Maine’s GDP performance ranked so-so among New England states, better than that of New Hampshire, at No. 45 with a 36.9% reduction, and Vermont, which placed No. 47 with a 38.2% decrease. Maine ranked behind Connecticut, No. 23, with a 31.1% decrease; Massachusetts, No. 28, 31.6%; and Rhode Island, No. 31, 32.4%.

During the first three months of 2020, when the U.S. was only beginning to feel the effects of the pandemic, Maine’s GDP fell 6.5%, the sharpest decline in New England.

Across 21 economic sectors tracked by the analysis, Maine recorded output declines for the second quarter in all but three — agriculture and forestry, mining, and finance and insurance.

The steepest falls were in accommodation and food services, which decreased 7.09%, more than in any other New England state except Vermont; and in health care and social assistance, which was down 6.07%, the greatest percentage decline for that sector in the entire region.

The declines in those two sectors mirrored national ones.

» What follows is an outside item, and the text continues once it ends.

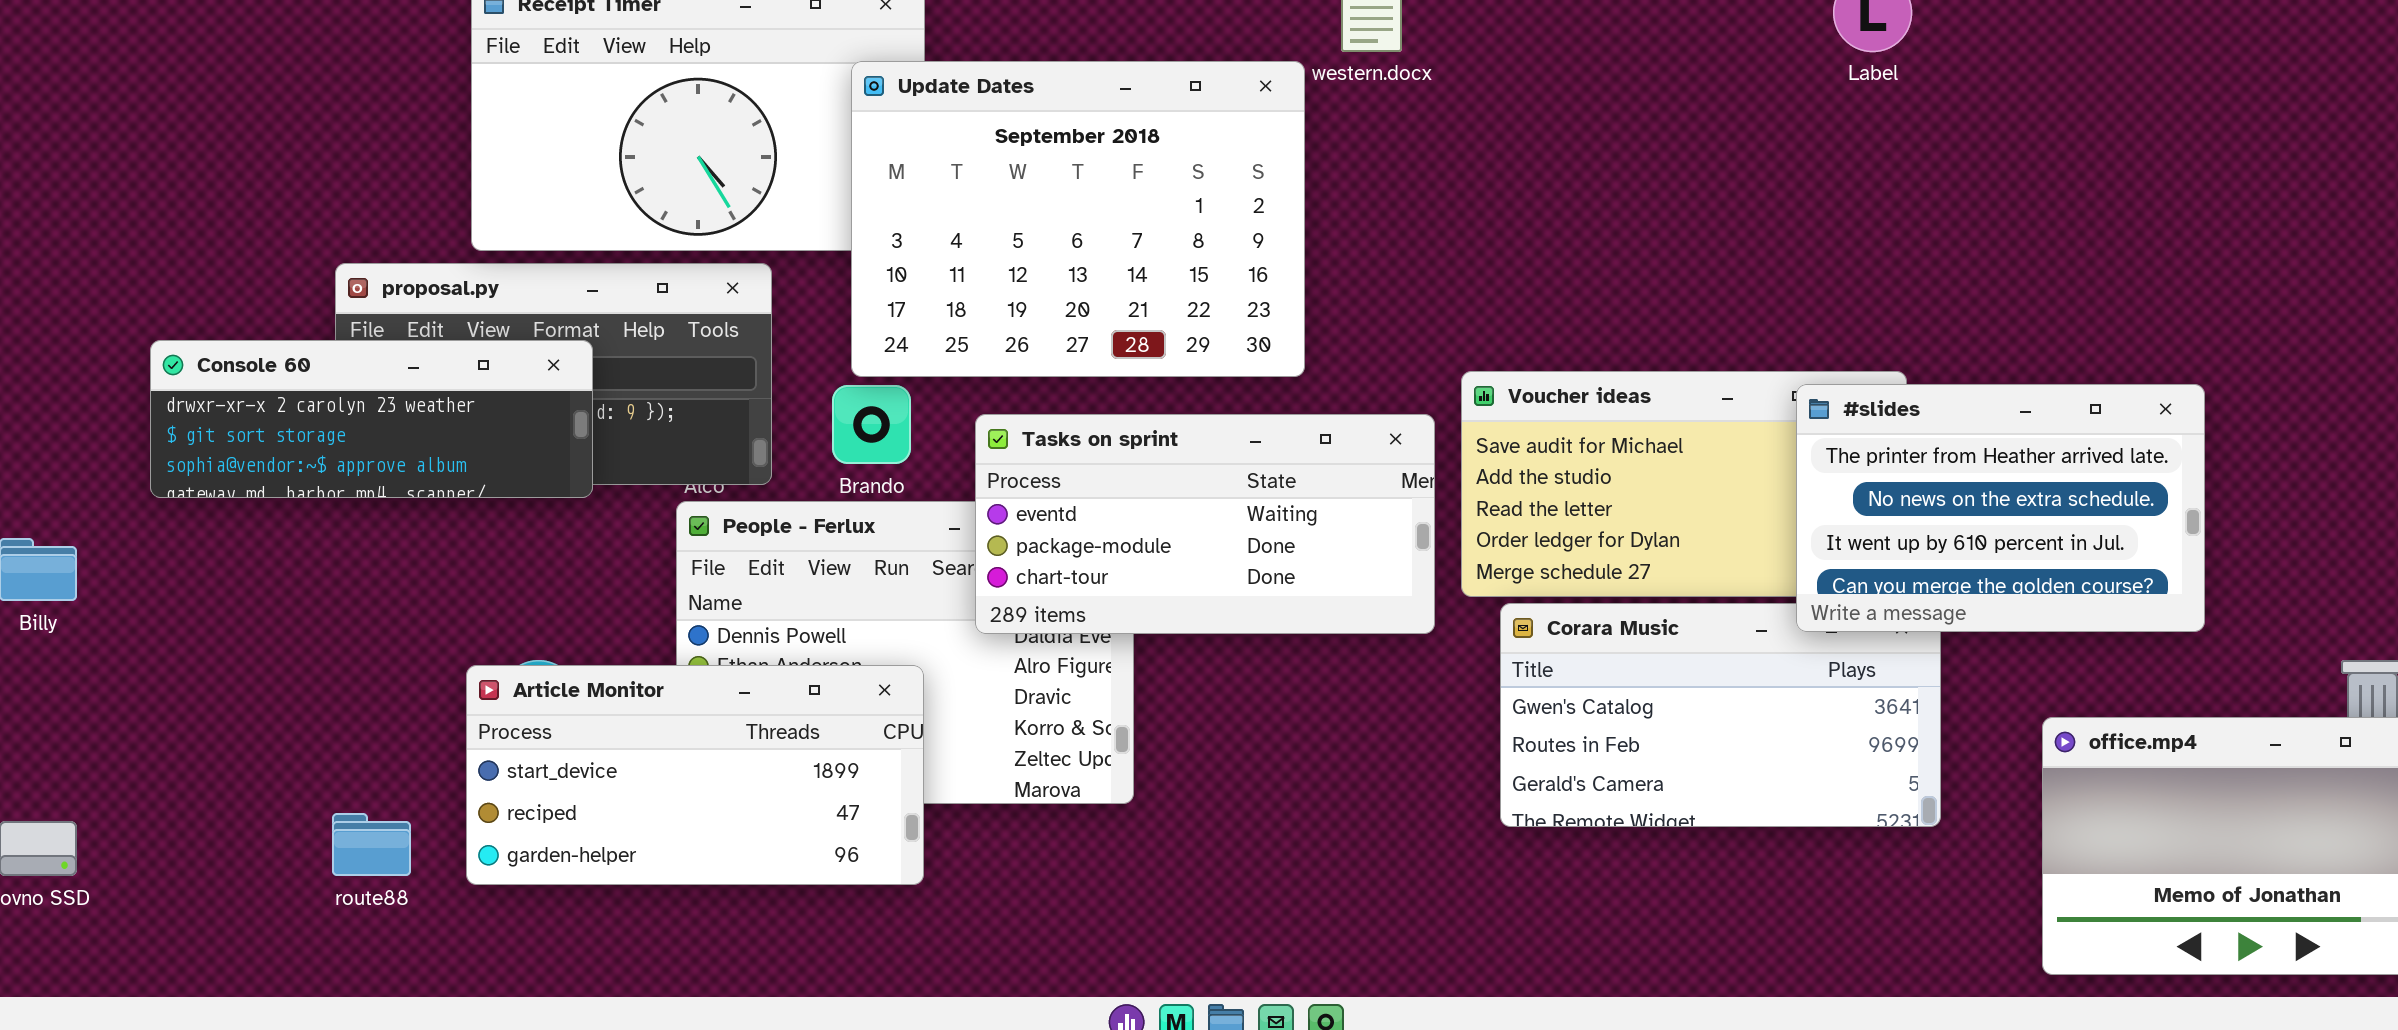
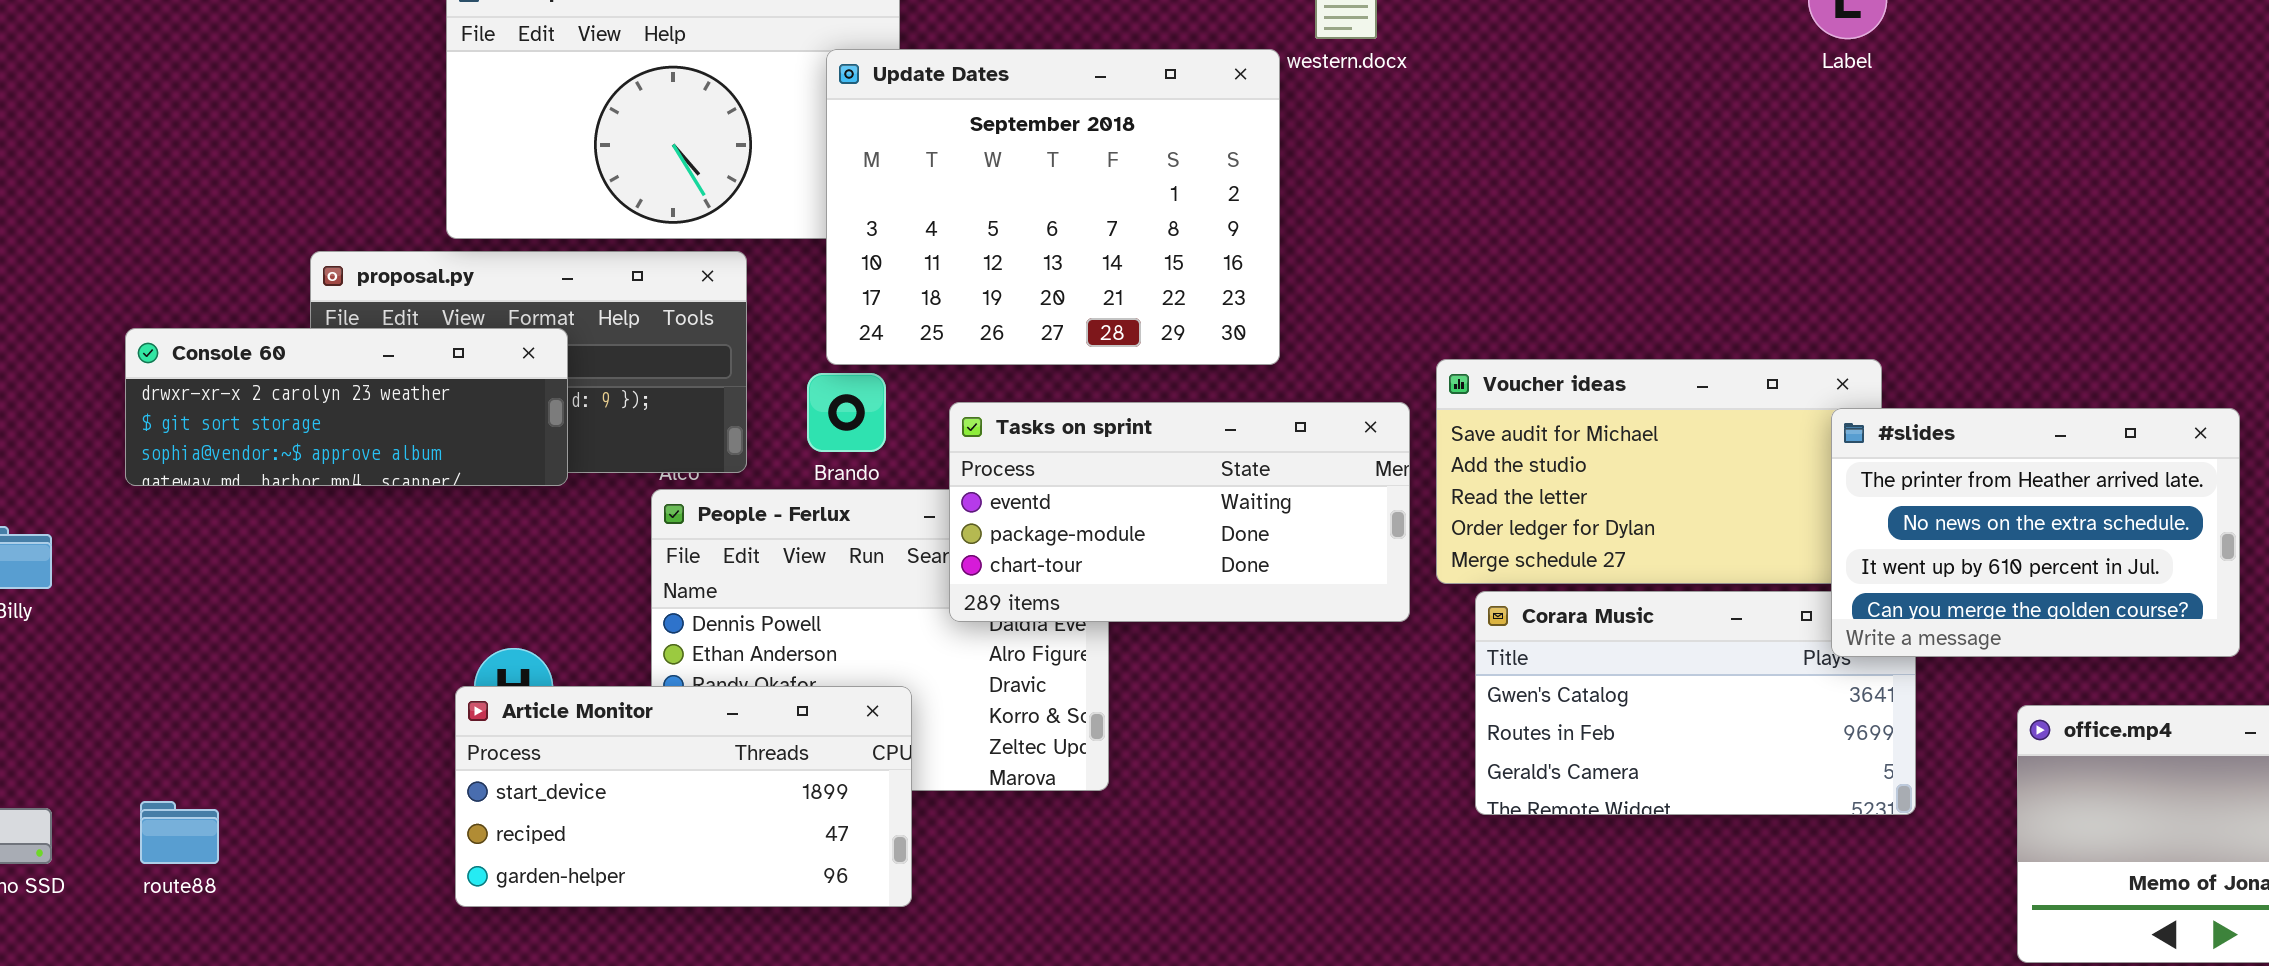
#slides: [1796,384,2205,632] -> [1831,408,2240,657], moved
Article Monitor: [466,665,924,885] -> [455,686,912,907], moved
route88: [332,813,411,876] -> [140,801,219,864], moved

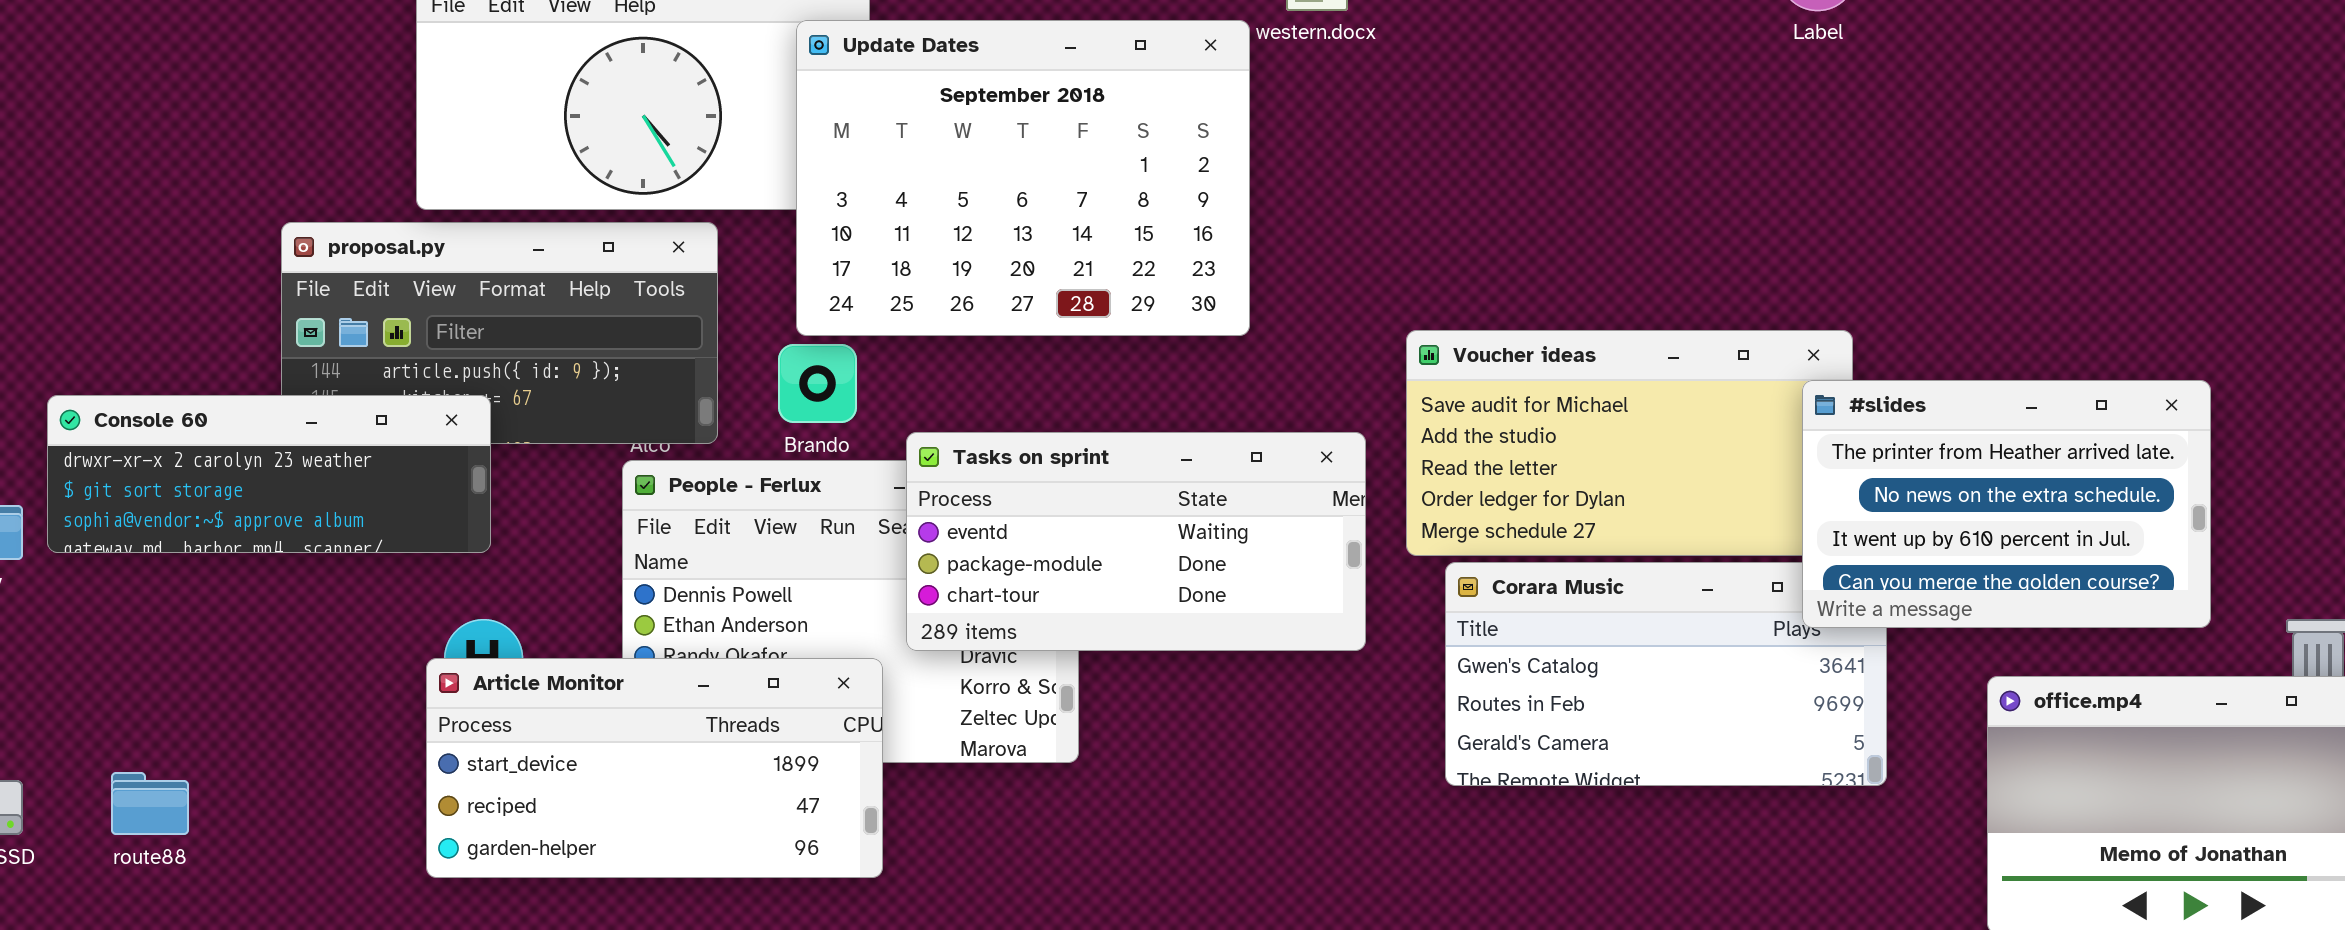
Console 60: [125,328,568,486] -> [47,395,491,553], moved
Tasks on sprint: [949,402,1410,622] -> [906,432,1366,651], moved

Across the U.S., accommodation and food services output plummeted 88.4%, and was the leading contributor to decreases in 17 states and D.C. Health care and social assistance GDP fell 48.1% nationally, and was the leading contributor in 18 states and D.C.

“The decline in second-quarter GDP reflected the response to COVID-19,” the Bureau of Economic Analysis wrote in a news release, “as businesses and schools continued remote work and consumers and businesses canceled, restricted or redirected their spending.”

But the analysis cautioned that the full economic effects of the pandemic cannot be quantified in the GDP estimate because they are “embedded in source data and cannot be separately identified.”

State GDP is the market value of goods and services produced by the labor and property located in a state. The measure is the state counterpart of nation's GDP, the federal government's most comprehensive measure of U.S. economic activity, according to the bureau.